Sul piano tecnico, BancaStato ha collegato la propria infrastruttura alla piattaforma di Sygnum tramite un’interfaccia diretta (API), senza sistemi intermedi. È la prima banca a farlo nell’ambiente «cloud» di Avaloq. Con questo passo l’istituto ticinese si affianca a Zuger Kantonalbank, PostFinance e oltre 25 altre realtà, tra cui la luganese PKB Private Bank, già presenti sulla rete di Sygnum, attraverso la quale, secondo il gruppo zurighese, più di un terzo della popolazione svizzera ha oggi accesso regolamentato agli averi digitali.

«Una realtà ormai consolidata»

A Curzio De Gottardi, responsabile Area Prodotti e Servizi e vicedirettore della direzione generale di BancaStato, abbiamo chiesto il perché di questa apertura verso il mondo degli attivi crittografici. «Vi è innanzitutto la consapevolezza che almeno le più affermate criptovalute rappresentano ormai una realtà consolidata e già significativamente integrata dal settore bancario e questo a testimonianza dell’interesse crescente anche da parte della clientela. Nel nostro caso parliamo di una domanda di nicchia che tuttavia ben si sposa con il nostro approccio evolutivo per quanto riguarda i prodotti e i servizi offerti. Tutto ciò, sia ben chiaro, avviene però in maniera controllata: tramite BancaStato è possibile acquistare in autonomia quattro specifiche criptovalute, detenerle in portafoglio così come si detengono altri valori come azioni od obbligazioni nonché, volendo, rivenderle. Il tutto avviene tramite e-banking, senza che la clientela sia chiamata a gestire “wallet” e gli aspetti tecnici che ne conseguono. È importante sottolineare che il servizio è offerto in collaborazione con Sygnum Bank SA, realtà leader nel settore e che ha stretto sinergie con diverse altre realtà bancarie della piazza elvetica».
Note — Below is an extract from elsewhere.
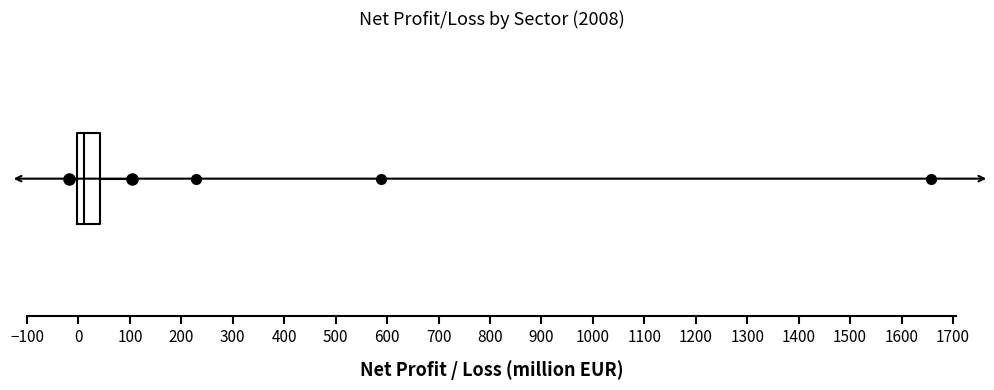

Where does the left whisker of the box end on the x-axis? The values are not printed on the chart, so give them approximately, as read against the axis.

-20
Viene da chiedere però se non vi sia il rischio di incentivare la speculazione, o il «day trading». Ancora De Gottardi: «Il nuovo servizio proposto da BancaStato è basato sul concetto di custodia di valori. Certo, ciò non impedisce che un cliente possa comprare e vendere una criptovaluta nello stesso giorno, ma questo vale anche ad esempio con singoli titoli azionari o con determinate materie preziose. E occorre anche considerare che offriamo solo quattro criptovalute quando al mondo ne esistono più di ottomila», conclude.